_Excerpt to read_
_ _ _ _ _ _ _

1. Red Tape Deterring Hydropower Projects

Small-scale hydropower can generate clean, low-cost electricity and reduce carbon dioxide emissions, but onerous federal regulations are discouraging development of this renewable energy.

Small-scale hydropower usually does not require dams, and most commonly is produced when water from a river is diverted to a pipeline. The water flows through a turbine or waterwheel, powering a generator to produce electricity.

This hydropower could potentially yield enough electricity throughout the United States to power more than 65,000 homes annually.

Hydropower generates electricity more efficiently than any other form of electrical generation, and usually has "limited or even no environmental effects," according to a report published by the Mercatus Center at George Mason University.

Nevertheless, "the federal permitting process is onerous," the report states, and projects may have to obtain permits from as many as 25 regulatory agencies.

These include compliance with the Clean Air Act, the Clean Water Act, the Endangered Species Act, the National Historic Preservation Act, and the Fish and Wildlife Coordination Act.

The report points to the example of Logan, Utah. The city planned a small-scale hydropower project that could power 185 homes and reduce carbon dioxide emissions from coal-powered plants by about 3.7 million pounds a year.

But due to federal regulations, the project ended up taking four years and costing nearly $3 million. By comparison, energy experts estimate that a similar project in Canada would have cost between $225,000 and $375,000.

In Logan, regulations "drove up costs in terms of time and money, and as a result, Logan is not planning to undertake any similar projects in the future," the Mercatus report observes. "Other cities have had similar experiences.

"We find that regulation is likely deterring the development of small hydropower potential across the United States."

In another example cited by the report, Afton, Wyo., had to spend $7.5 million for a small-scale hydropower project, including an estimated $5.6 million on regulatory compliance.

Federal legislation signed into law in August 2013 is intended to streamline the permitting process, but Mercatus notes that "it is still too soon to tell whether this law will have its intended effects."

_ _ _ _ _ _ _

(Stored data entries)

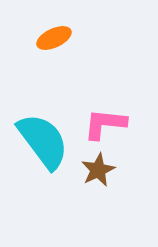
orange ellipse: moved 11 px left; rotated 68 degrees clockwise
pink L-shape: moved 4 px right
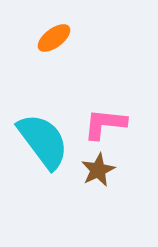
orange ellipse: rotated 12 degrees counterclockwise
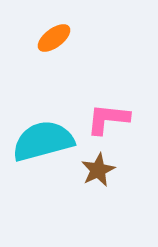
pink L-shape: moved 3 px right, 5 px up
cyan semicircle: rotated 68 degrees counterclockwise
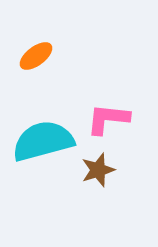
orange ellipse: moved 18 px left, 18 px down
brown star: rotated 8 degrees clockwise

_ _ _ _ _ _ _

_Tasks_
A. According to the hydropower excerpt, from how many regulatory agencies might a small-scale project need permits?
B. Write the next few paragraphs of the hydropower excerpt, picking up after its final sentence.

_Results by task_
A. As many as 25.

B.
Editor's Note:



2. Sen. Coburn's New 'Wastebook' Cites $30 Billion

Sen. Tom Coburn has released his annual "Wastebook" citing egregious examples of government waste resulting from what he calls "mismanagement and stupidity."

These examples "collectively cost nearly $30 billion in a year when Washington would have you believe everything that could be done has been done to control unnecessary spending," the Oklahoma Republican said.

"The Army National Guard spent $10 million on Superman movie tie-ins while plans were being made to cut the strength of the Guard by 8,000 soldiers," he pointed out. "And while nutrition assistance was being reduced for many needy families, USDA was spending money on celebrity chef cook-offs and running up the taxpayer tab on Bloody Marys, sweet potato vodka, and red wine tastings from here to China."

The examples from "Wastebook 2013" include:

  • $50 million to National Technical Information Services, which charges for reports that can often be found for free through a Google search.
  • $17.5 million for special tax exemptions for Nevada brothels, including tax deductions for prostitutes' wages, rent and utilities, and even "breast implants and . . . costumes."
  • $297 million for the Army's "mega-blimp," or Long Endurance Multi-Intelligence Vehicle. Intended for use in Afghanistan, it made only one trip, a flight over New Jersey, and was sold back to the contractor for just $301,000.
  • $384,989 for a Yale University study, "Sexual Conflict, Social Behavior and the Evolution of Waterfowl Genitalia."
  • $65 million for Superstorm Sandy emergency funds that were used to pay for tourism ads for New York and New Jersey.
  • $125,000 for NASA's project to create a 3-D pizza "printer" that makes synthesized food for astronauts.
  • $284,300 to allow 12 music label executives and one government official to travel to Brazil to promote American music in foreign markets.
  • $125,000 for a documentary, "Superheroes: A Never-Ending Battle," examining the history of comics.
  • $7 billion for the Pentagon to destroy vehicles and other military equipment used in conflicts in the Middle East rather than sell them.

Said Coburn: "When it comes to spending your money, those in Washington tend to see no waste, speak no waste, and cut no waste."

Editor's Note:



3. Wealthy Spend Billions in Record-Setting Art Sales

Wealthy people around the world are increasingly investing eye-popping sums in artworks, smashing an array of previous records.

On Nov. 12, Christie's sold a triptych by British painter Francis Bacon, "Three Studies of Lucian Freud," for $142.4 million, a record price for a painting at auction. The previous high at an auction was for Edvard Munch's "The Scream," which sold for $119.9 million in May 2012.

At the same Christie's sale, a steel sculpture by Jeff Koons, "Balloon Dog," sold for $58.4 million, the highest price ever for a living artist's work sold at auction.

That auction also set a record for the most money spent in a single auction at Christie's, $691 million, according to The Independent.

Then on Dec. 4, Norman Rockwell's "Saying Grace" became the most expensive American painting ever sold at auction, going for $46 million at Sotheby's. The previous high for an American painting sold at auction was $27.7 million for George Bellows' "Polo Crowd" in 1999.

The next day at Christie's, Edward Hopper's "East Wind Over Weehawken" sold for $40.5 million, a record for a Hopper.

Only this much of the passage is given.